Quick Links

Re: POC: GROUP BY optimization

From:	"Andrey V(dot) Lepikhov" <a(dot)lepikhov(at)postgrespro(dot)ru>
To:	Tomas Vondra <tomas(dot)vondra(at)enterprisedb(dot)com>, Teodor Sigaev <teodor(at)sigaev(dot)ru>
Cc:	Tomas Vondra <tomas(dot)vondra(at)2ndquadrant(dot)com>, PostgreSQL Developers <pgsql-hackers(at)lists(dot)postgresql(dot)org>
Subject:	Re: POC: GROUP BY optimization
Date:	2022-01-20 05:05:57
Message-ID:	dc933c66-41b9-8907-327e-f6361a690654@postgrespro.ru
Views:	Whole Thread \| Raw Message \| Download mbox \| Resend email
Thread:
Lists:	pgsql-hackers

I keep work on this patch. Here is intermediate results.

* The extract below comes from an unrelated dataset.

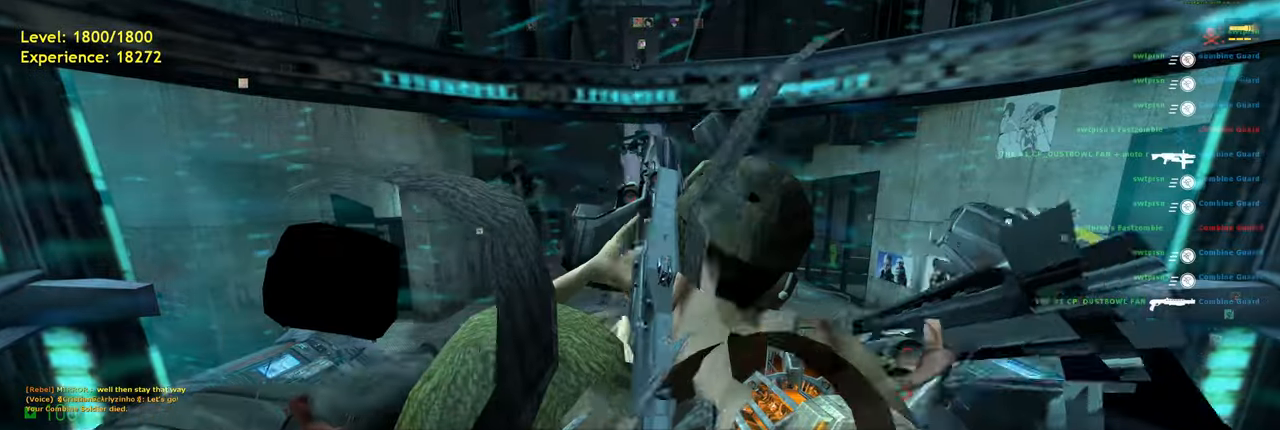
{"keys": [], "mouse": [], "events": []}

On 7/22/21 3:58 AM, Tomas Vondra wrote:
> in the first loop. Which seems pretty bogus - why would there be just
> two groups? When processing the first expression, it's as if there was
> one big "prev group" with all the tuples, so why not to just use nGroups
> as it is?

I think, heapsort code seems very strange. Look into fallback case. It
based on an output_tuples value. Maybe we should use nGroups value here,
but based on a number of output_tuples?

> 1) I looked at the resources mentioned as sources the formulas came
> from, but I've been unable to really match the algorithm to them. The
> quicksort paper is particularly "dense", the notation seems to be very
> different, and none of the theorems seem like an obvious fit. Would be
> good to make the relationship clearer in comments etc.

Fixed (See attachment).

> 3) I'm getting a bit skeptical about the various magic coefficients that
> are meant to model higher costs with non-uniform distribution. But
> consider that we do this, for example:
>
> tuplesPerPrevGroup = ceil(1.5 * tuplesPerPrevGroup / nGroups);
>
> but then in the next loop we call estimate_num_groups_incremental and
> pass this "tweaked" tuplesPerPrevGroup value to it. I'm pretty sure this
> may have various strange consequences - we'll calculate the nGroups
> based on the inflated value, and we'll calculate tuplesPerPrevGroup from
> that again - that seems susceptible to "amplification".
>
> We inflate tuplesPerPrevGroup by 50%, which means we'll get a higher
> nGroups estimate in the next loop - but not linearly. An then we'll
> calculate the inflated tuplesPerPrevGroup and estimated nGroup ...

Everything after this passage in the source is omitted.